Un’etichetta comune europea per indicare i prodotti alimentari realizzati con un’attenzione particolare al benessere animale. E’ la proposta presentata dalla Germania in Consiglio agricoltura, che ha ricevuto l’adesione di oltre dieci paesi, tra cui Italia, Francia e Spagna, con i distinguo di Danimarca, Polonia e Ungheria che hanno insistito sulla necessità di un sistema volontario. “Fornire le più complete informazioni possibile ai consumatori sta diventando un fattore di competitività”, ha detto la ministra Teresa Bellanova ricordando Classyfarm, l’iniziativa italiana sul tema benessere animale. “Ma – ha aggiunto – la mancanza di un quadro Ue sta mandando in crisi il settore dell’allevamento e disorienta i cittadini”. Un sistema di etichettatura comune, ha concluso Bellanova, “in grado di valorizzare le migliori pratiche zootecniche” è importante “sia per la competitività delle imprese che per problematiche sanitarie” come la resistenza agli antibiotici. (Ansa, nella foto un’etichetta francese)
+++
AGGIORNAMENTI – LA POSIZIONE ANIMALISTA E AMBIENTALISTA
CIWF, ENPA, GREENPEACE E LEGAMBIENTE
Le Associazioni al ministro Bellanova: bene l’etichetta europea, ma niente greenwashing e comunicazioni ingannevoli. CIWF Italia, Enpa, Greenpeace e Legambiente accolgono con favore la proposta di etichettare secondo il potenziale di benessere animale i prodotti di origine animale in maniera univoca in tutta l’Ue, ma chiedono al ministro dell’Agricoltura di sostenere l’indicazione dei diversi metodi di allevamento in etichetta e criteri ambiziosi per l’etichettatura degli allevamenti al coperto.
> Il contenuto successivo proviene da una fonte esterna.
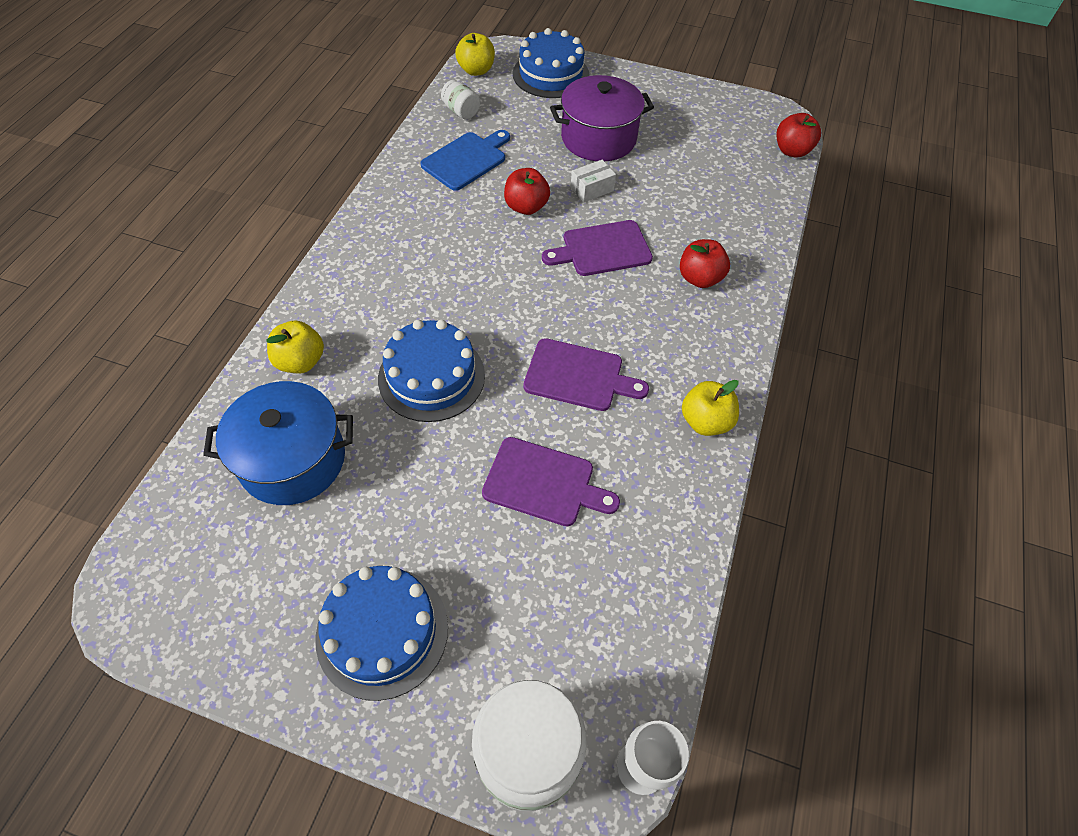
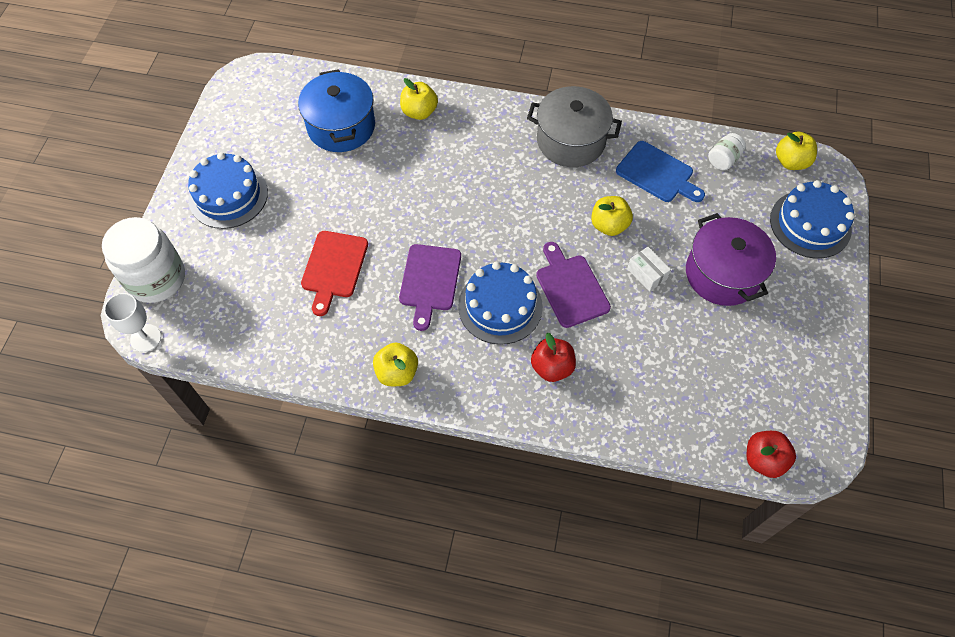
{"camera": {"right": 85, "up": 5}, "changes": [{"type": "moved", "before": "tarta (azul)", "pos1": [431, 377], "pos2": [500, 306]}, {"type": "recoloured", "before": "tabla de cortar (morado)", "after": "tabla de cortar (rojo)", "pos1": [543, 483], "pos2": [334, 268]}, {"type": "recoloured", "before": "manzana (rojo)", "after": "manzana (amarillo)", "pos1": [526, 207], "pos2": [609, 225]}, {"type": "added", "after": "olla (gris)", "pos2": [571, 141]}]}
Se l’etichetta “benessere animale”, ad esempio, non indicasse chiaramente se un animale è allevato in gabbia o meno i cittadini si sentirebbero ingannati.
LEIDAA
“Sul benessere animale l’Italia sta a guardare: il governo esca dall’immobilismo e segua l’esempio della Francia e di altri partner europei”, afferma Michela Vittoria Brambilla, presidente della Lega Italiana per la Difesa degli Animali e dell’Ambiente. “Il governo italiano – specifica l’on. Brambilla – finora non è andato oltre un progetto di certificazione volontaria dei prodotti di origine animale con criteri appena superiori ai limiti di legge. Così si incoraggiano i metodi intensivi e neppure si tenta di mettere fine a stragi (come quelle dei pulcini o dei bufalotti) o a vere e proprie torture (come la castrazione e il taglio della coda dei maialini) dettate dalla pura logica della filiera industriale. Atteggiamento, oltretutto, miope, perché gli stessi consumatori di prodotti di origine animale sono sempre più attenti alle condizioni in cui gli animali sono allevati”.